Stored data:

= Beginning of Section =

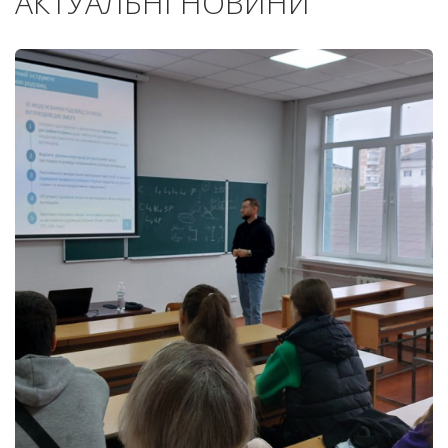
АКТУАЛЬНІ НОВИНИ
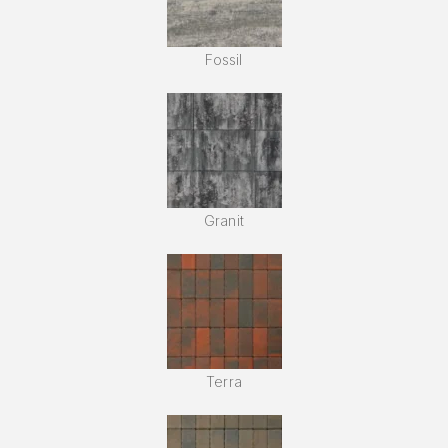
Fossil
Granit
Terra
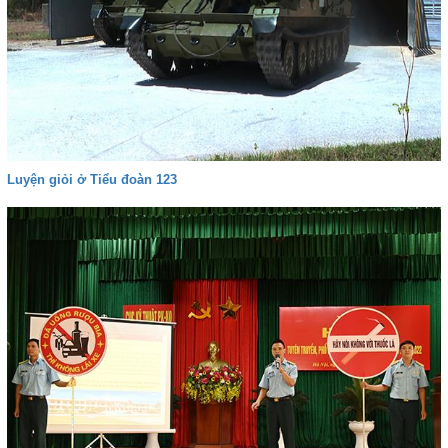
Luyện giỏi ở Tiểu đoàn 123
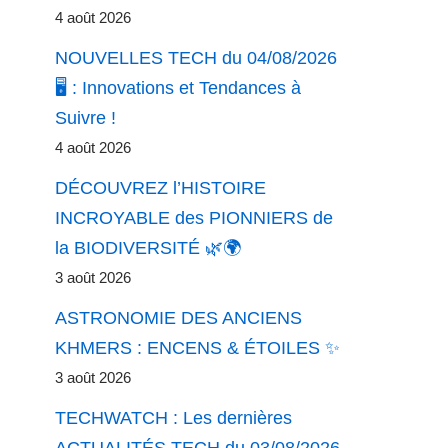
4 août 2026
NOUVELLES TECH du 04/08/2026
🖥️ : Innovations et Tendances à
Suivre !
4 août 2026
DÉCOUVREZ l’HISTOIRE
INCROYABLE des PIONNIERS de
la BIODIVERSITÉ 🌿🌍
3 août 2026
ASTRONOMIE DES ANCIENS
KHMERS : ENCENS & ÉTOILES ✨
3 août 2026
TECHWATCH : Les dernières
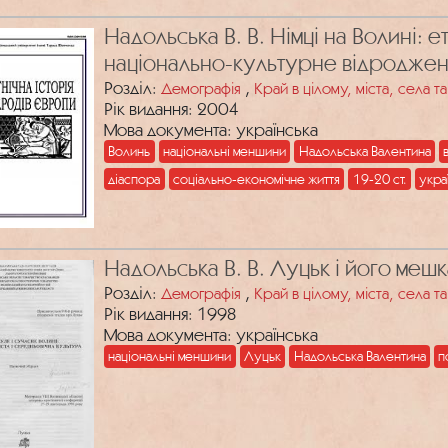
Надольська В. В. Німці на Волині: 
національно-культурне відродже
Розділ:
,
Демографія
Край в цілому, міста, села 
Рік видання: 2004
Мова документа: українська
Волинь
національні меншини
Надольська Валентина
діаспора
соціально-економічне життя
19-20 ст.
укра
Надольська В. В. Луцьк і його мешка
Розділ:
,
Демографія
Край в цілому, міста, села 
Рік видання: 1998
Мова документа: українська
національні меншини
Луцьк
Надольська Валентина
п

= End of Section =
= Beginning of Section =

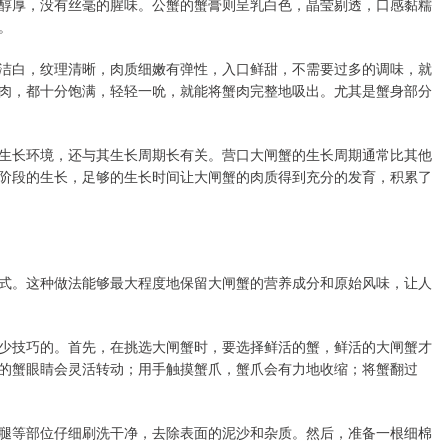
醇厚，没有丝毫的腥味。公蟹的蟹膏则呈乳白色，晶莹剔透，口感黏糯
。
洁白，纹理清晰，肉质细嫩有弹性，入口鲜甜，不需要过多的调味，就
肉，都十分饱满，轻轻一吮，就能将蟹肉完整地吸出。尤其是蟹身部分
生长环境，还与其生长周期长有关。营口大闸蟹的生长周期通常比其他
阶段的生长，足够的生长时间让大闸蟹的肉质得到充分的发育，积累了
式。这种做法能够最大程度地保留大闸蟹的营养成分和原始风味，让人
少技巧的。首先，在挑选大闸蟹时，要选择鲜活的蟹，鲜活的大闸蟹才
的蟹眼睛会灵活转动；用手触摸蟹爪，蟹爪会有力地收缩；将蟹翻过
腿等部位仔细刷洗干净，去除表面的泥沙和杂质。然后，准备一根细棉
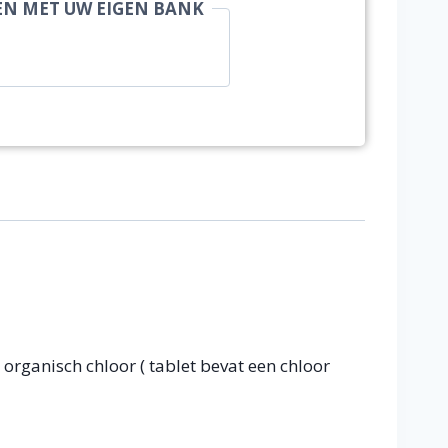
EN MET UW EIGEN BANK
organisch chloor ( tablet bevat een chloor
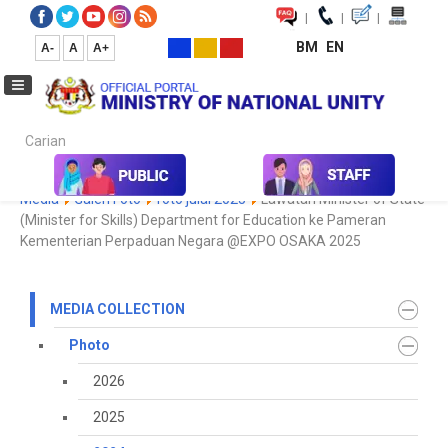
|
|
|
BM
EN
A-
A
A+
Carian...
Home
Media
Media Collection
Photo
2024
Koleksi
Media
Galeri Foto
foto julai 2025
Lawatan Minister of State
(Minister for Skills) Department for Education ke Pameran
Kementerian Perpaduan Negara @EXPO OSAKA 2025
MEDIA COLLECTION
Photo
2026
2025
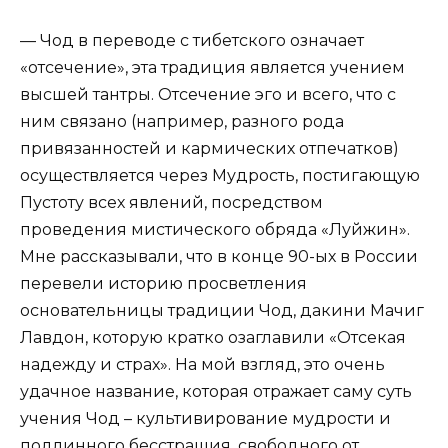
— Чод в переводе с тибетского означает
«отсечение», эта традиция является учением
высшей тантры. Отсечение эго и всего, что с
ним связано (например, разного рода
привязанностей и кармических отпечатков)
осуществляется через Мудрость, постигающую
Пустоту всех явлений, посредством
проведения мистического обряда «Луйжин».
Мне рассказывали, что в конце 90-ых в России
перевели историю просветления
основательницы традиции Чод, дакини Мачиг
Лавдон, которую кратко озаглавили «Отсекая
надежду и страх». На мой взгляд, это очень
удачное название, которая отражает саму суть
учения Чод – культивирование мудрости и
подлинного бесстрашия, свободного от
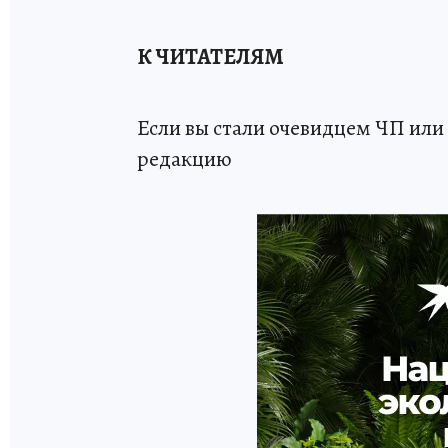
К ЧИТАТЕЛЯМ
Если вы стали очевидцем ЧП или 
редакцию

= End of Section =
= Beginning of Section =

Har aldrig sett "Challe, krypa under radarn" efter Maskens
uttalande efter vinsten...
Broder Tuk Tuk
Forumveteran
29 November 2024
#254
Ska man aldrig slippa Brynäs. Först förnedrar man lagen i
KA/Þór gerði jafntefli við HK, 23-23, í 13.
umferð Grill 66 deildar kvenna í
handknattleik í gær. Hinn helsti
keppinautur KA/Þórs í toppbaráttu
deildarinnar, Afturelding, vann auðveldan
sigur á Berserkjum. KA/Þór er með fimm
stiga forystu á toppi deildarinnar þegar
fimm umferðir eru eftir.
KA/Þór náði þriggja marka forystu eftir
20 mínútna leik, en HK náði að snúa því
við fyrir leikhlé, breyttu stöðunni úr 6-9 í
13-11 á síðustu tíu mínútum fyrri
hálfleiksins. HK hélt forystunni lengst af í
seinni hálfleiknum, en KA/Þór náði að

= End of Section =

▸ **What the exercise asks**:
Which lines of the records contain the word "Minister"? Locate each one and copy it out.

▸ **Response to this task**:
Lawatan Minister of State
(Minister for Skills) Department for Education ke Pameran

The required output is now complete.